Le stratège du Pentagone, Edward N. Luttwak, publie simultanément dans le New York Times, l’International Herald Tribune et le Globe and Mail une provocante tribune pour appeler au retrait des troupes états-uniennes d’Irak. Le professeur Luttwak préconise la politique du pire : en intervenant en Irak, les États-Unis ont provoqué un chaos dont ils ne tirent aucun profit. En se retirant, ils provoqueraient un chaos plus profond encore qui déstabiliserait toute la région et contraindrait les États riverains et les grandes puissances à intervenir à leur tour. Ainsi, les États qui refusent de s’associer à l’occupation seraient forcés de le faire. Ce point de vue cynique, qui planifie le malheur des populations et s’en réjouit, illustre explicitement la nouvelle doctrine états-unienne que le polémologue français Alain Joxe avait décrit avec lucidité il y a deux ans dans un célèbre ouvrage, L’Empire du chaos.

Le colonel Oliver North monte au créneau dans Military.Com. Il dénonce la dépendance des États-Unis vis-à-vis de leurs alliés en matière d’armement. Selon lui, des alliés félons (dont bien sûr la France) pourraient entraver l’effort de guerre US en bloquant la fourniture de pièces détachées. Le Pentagone doit donc constituer son arsenal en achetant exclusivement états-unien. Il semble qu’à l’approche de débats budgétaires, cette tribune ouvre une vaste campagne dans la presse spécialisée à Washington pour exclure les sociétés étrangères des appels d’offres et renforcer l’intégration du complexe militaro-industriel.

L’activiste sioniste David Ouellette met en garde les lecteurs du Jerusalem Post face à l’émergence d’un vote musulman au Canada. Il relate les efforts du Canadian Islamic Congress pour publiciser les positions des parlementaires sur la question israélo-arabe et appeler à un vote sanction. Il s’inquiète particulièrement de la campagne conduite contre le ministre de la Justice Irwin Cotler. Signalons à ce propos aux lecteurs belges et français que M. Cotler est (avec le suédois Per Ahlmark) est l’un des dirigeants de l’ICCA, une très discrète structure de relations publiques mise en place par le vice-ministre israélien des Affaires étrangères, le rabbin Michael Melchior, après la conférence de Durban.
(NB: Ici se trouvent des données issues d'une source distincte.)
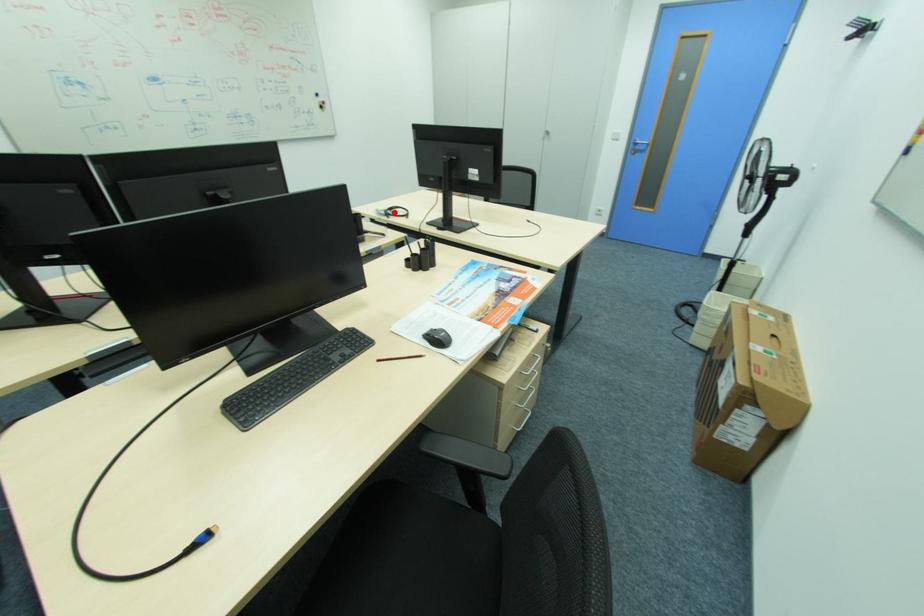
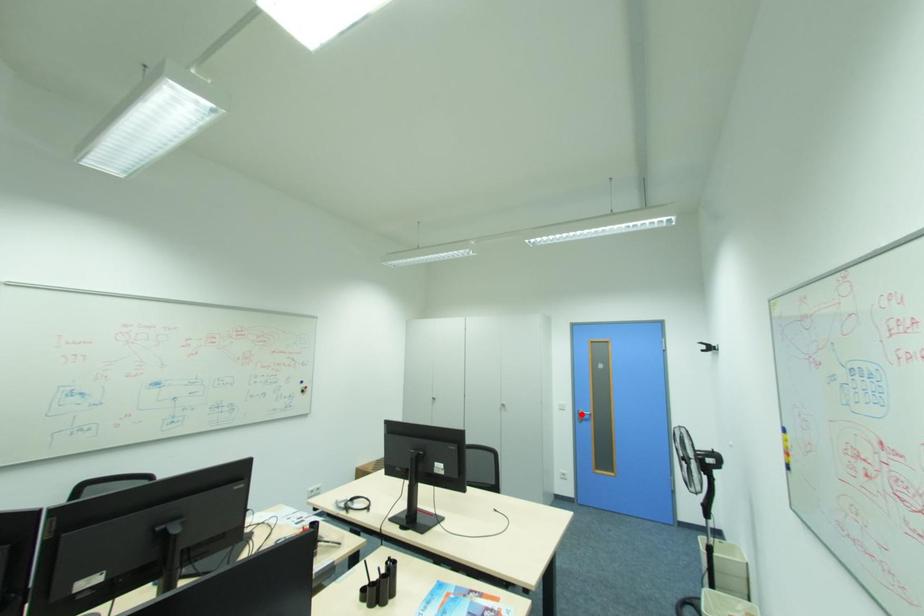
I am providing you with two images of the same scene from different viewpoints. A red point is marked on the first image and another point is marked on the second image. Is the marked point in image1 the same physical position as the marked point in image2?

No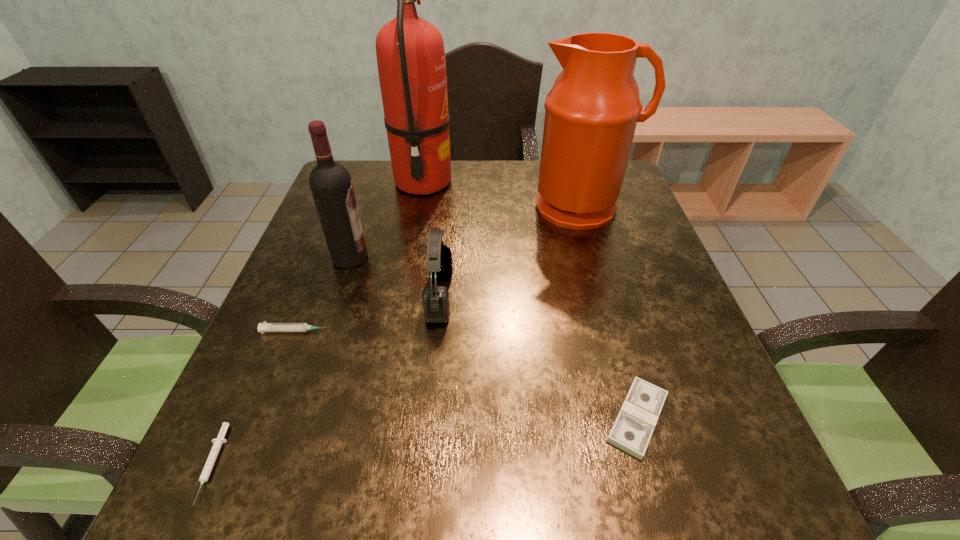
This screenshot has width=960, height=540. Find the location of `dollar that is at the right edge`. dollar that is at the right edge is located at coordinates (632, 430).

Where is `object located in the near left corner section of the desktop`? object located in the near left corner section of the desktop is located at coordinates (218, 442).

The width and height of the screenshot is (960, 540). Find the location of `object present at the far right corner`. object present at the far right corner is located at coordinates (591, 112).

In the image, there is a desktop. Identify the location of free space at the far edge. (493, 191).

The height and width of the screenshot is (540, 960). In the image, there is a desktop. What are the coordinates of `vacant space at the near edge` in the screenshot? It's located at (362, 496).

In the image, there is a desktop. Where is `vacant space at the left edge`? vacant space at the left edge is located at coordinates (309, 231).

This screenshot has height=540, width=960. I want to click on free space at the right edge, so click(x=642, y=322).

What are the coordinates of `unoccupied position between the nearer syringe and the fire extinguisher` in the screenshot? It's located at (318, 323).

This screenshot has height=540, width=960. Find the location of `free space between the nearer syringe and the third tallest object`. free space between the nearer syringe and the third tallest object is located at coordinates [280, 361].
Cet organisme s’emploie depuis trois ans à répandre dans les médias internationaux l’idée selon laquelle la Belgique et la France seraient des États antisémites.
Enfin, dans le même quotidien, le propagandiste Daniel Pipes note les efforts du président Bush pour abandonner l’expression « Guerre au terrorisme » et lui substituer celle de « Guerre contre les extrémistes ». Reste, selon lui, à nommer ces extrémistes. Aussi, M. Pipes se réjouit-il de voir le président Bush, pour stigmatiser le nouvel ennemi, reprendre l’expression qu’il a créé de « militant de l’islam ».